TASK DATA:
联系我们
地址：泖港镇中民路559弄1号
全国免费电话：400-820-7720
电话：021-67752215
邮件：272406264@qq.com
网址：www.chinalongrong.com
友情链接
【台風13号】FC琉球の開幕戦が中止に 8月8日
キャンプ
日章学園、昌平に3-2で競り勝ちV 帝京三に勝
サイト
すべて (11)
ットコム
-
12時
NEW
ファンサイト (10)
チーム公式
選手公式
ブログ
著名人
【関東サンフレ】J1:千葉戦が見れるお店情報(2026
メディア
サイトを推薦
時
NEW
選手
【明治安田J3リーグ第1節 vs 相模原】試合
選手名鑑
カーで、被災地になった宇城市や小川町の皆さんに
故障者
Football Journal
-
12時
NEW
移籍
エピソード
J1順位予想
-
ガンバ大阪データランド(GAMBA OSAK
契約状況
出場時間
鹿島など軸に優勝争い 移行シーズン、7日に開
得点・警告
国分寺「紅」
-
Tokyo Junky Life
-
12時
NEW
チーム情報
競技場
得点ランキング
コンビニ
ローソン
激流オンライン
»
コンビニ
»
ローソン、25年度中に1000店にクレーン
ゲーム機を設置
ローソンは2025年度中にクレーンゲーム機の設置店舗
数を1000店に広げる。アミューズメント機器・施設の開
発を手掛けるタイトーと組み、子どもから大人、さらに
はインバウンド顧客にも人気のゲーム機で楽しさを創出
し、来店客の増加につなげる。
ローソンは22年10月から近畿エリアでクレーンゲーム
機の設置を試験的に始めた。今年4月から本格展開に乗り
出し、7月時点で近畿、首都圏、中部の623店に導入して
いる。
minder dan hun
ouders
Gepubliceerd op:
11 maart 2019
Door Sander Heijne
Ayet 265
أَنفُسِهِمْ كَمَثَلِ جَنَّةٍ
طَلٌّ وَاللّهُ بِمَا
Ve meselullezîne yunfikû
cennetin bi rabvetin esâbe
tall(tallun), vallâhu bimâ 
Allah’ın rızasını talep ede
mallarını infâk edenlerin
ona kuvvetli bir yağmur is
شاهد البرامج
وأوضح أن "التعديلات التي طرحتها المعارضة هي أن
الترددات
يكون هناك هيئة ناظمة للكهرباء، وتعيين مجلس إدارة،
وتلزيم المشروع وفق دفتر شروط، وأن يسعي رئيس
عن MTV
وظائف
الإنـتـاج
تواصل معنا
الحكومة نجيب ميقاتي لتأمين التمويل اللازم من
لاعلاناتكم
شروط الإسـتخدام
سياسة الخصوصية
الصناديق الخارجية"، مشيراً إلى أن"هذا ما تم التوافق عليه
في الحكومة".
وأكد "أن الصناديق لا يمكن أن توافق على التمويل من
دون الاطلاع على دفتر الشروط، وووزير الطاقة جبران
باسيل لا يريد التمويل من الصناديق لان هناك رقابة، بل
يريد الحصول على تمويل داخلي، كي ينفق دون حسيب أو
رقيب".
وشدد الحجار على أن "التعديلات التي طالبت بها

==

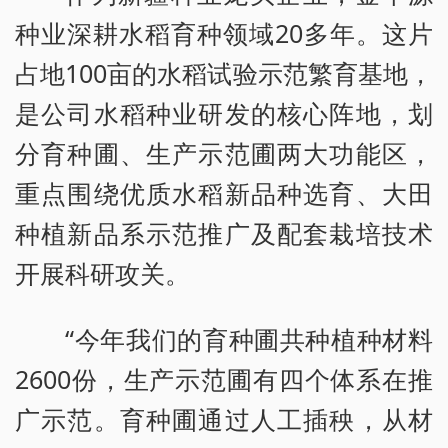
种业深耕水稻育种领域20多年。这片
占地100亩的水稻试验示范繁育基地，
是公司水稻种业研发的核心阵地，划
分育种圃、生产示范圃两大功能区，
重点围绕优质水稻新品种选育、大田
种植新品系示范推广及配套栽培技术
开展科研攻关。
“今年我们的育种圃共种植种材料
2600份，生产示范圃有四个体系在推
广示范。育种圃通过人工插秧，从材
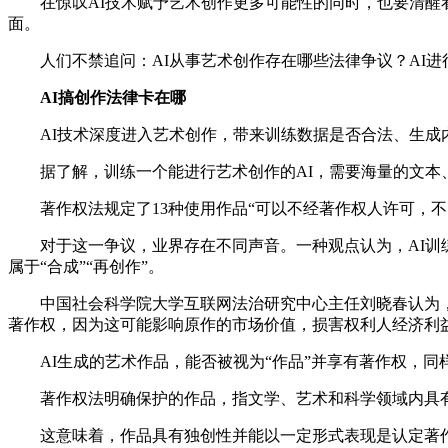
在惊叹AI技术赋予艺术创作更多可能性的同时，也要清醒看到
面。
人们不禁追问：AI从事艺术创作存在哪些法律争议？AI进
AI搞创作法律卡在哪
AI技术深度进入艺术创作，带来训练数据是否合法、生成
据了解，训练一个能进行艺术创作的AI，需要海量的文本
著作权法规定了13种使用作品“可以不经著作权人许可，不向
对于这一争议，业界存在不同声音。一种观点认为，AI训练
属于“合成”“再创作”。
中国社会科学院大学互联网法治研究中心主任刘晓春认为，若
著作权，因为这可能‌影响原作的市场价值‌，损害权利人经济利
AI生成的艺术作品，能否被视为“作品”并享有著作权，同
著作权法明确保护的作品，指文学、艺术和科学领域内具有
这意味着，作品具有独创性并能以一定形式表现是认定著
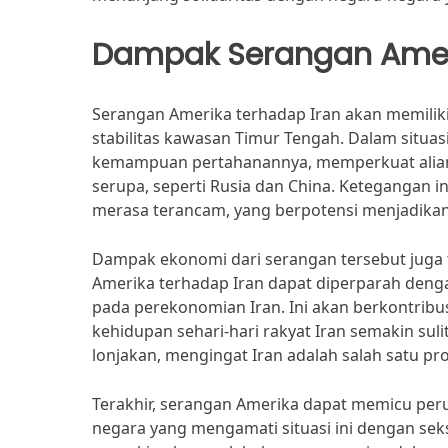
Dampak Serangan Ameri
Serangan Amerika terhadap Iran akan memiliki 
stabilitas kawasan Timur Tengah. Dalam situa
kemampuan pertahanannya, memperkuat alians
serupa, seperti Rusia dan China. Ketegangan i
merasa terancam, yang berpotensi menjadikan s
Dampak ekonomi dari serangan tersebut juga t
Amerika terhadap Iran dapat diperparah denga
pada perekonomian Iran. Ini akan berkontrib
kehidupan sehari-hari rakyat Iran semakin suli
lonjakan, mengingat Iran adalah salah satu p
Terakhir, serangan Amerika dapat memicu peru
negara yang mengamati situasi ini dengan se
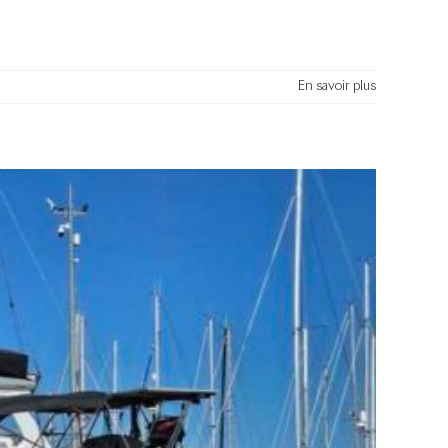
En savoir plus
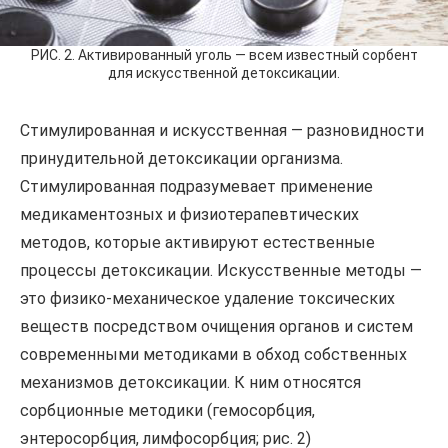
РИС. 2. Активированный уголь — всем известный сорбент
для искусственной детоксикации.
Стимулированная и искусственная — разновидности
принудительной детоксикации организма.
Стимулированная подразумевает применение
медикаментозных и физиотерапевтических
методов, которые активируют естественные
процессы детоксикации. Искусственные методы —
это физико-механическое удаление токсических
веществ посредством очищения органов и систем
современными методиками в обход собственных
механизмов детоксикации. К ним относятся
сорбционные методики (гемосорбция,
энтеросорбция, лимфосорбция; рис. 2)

TASK: The required output is each line of the entries that contains the word "التي".

OUTPUT FOR THIS TASK:
وأوضح أن "التعديلات التي طرحتها المعارضة هي أن
وشدد الحجار على أن "التعديلات التي طالبت بها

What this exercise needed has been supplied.